• **Coordinate mapping data**:
:::
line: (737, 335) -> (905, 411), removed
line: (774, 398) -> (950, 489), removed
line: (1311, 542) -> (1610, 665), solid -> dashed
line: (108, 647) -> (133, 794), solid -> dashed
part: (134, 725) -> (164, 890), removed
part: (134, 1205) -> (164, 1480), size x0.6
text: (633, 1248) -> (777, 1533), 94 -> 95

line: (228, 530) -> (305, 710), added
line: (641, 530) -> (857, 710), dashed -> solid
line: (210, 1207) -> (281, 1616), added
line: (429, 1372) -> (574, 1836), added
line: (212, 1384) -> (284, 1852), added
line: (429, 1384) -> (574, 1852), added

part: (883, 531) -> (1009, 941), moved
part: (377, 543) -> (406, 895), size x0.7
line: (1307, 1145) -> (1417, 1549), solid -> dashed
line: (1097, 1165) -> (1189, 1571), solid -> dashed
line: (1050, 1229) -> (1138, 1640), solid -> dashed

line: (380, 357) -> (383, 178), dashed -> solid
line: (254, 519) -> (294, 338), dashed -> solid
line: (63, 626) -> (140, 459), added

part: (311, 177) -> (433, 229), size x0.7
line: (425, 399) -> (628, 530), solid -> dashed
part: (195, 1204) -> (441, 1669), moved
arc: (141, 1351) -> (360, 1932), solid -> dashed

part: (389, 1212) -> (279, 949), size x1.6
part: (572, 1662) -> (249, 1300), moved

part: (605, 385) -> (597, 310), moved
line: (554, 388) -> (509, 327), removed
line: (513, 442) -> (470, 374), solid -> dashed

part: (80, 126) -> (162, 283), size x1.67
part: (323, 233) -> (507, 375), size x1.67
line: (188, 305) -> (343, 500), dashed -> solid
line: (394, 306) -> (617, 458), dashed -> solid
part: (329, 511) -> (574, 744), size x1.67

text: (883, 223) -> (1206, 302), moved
:::
• **ACTIVITY**: Repeat all the entries exactly as given.

• **TASK RESULT**:
line: (737, 335) -> (905, 411), removed
line: (774, 398) -> (950, 489), removed
line: (1311, 542) -> (1610, 665), solid -> dashed
line: (108, 647) -> (133, 794), solid -> dashed
part: (134, 725) -> (164, 890), removed
part: (134, 1205) -> (164, 1480), size x0.6
text: (633, 1248) -> (777, 1533), 94 -> 95

line: (228, 530) -> (305, 710), added
line: (641, 530) -> (857, 710), dashed -> solid
line: (210, 1207) -> (281, 1616), added
line: (429, 1372) -> (574, 1836), added
line: (212, 1384) -> (284, 1852), added
line: (429, 1384) -> (574, 1852), added

part: (883, 531) -> (1009, 941), moved
part: (377, 543) -> (406, 895), size x0.7
line: (1307, 1145) -> (1417, 1549), solid -> dashed
line: (1097, 1165) -> (1189, 1571), solid -> dashed
line: (1050, 1229) -> (1138, 1640), solid -> dashed

line: (380, 357) -> (383, 178), dashed -> solid
line: (254, 519) -> (294, 338), dashed -> solid
line: (63, 626) -> (140, 459), added

part: (311, 177) -> (433, 229), size x0.7
line: (425, 399) -> (628, 530), solid -> dashed
part: (195, 1204) -> (441, 1669), moved
arc: (141, 1351) -> (360, 1932), solid -> dashed

part: (389, 1212) -> (279, 949), size x1.6
part: (572, 1662) -> (249, 1300), moved

part: (605, 385) -> (597, 310), moved
line: (554, 388) -> (509, 327), removed
line: (513, 442) -> (470, 374), solid -> dashed

part: (80, 126) -> (162, 283), size x1.67
part: (323, 233) -> (507, 375), size x1.67
line: (188, 305) -> (343, 500), dashed -> solid
line: (394, 306) -> (617, 458), dashed -> solid
part: (329, 511) -> (574, 744), size x1.67

text: (883, 223) -> (1206, 302), moved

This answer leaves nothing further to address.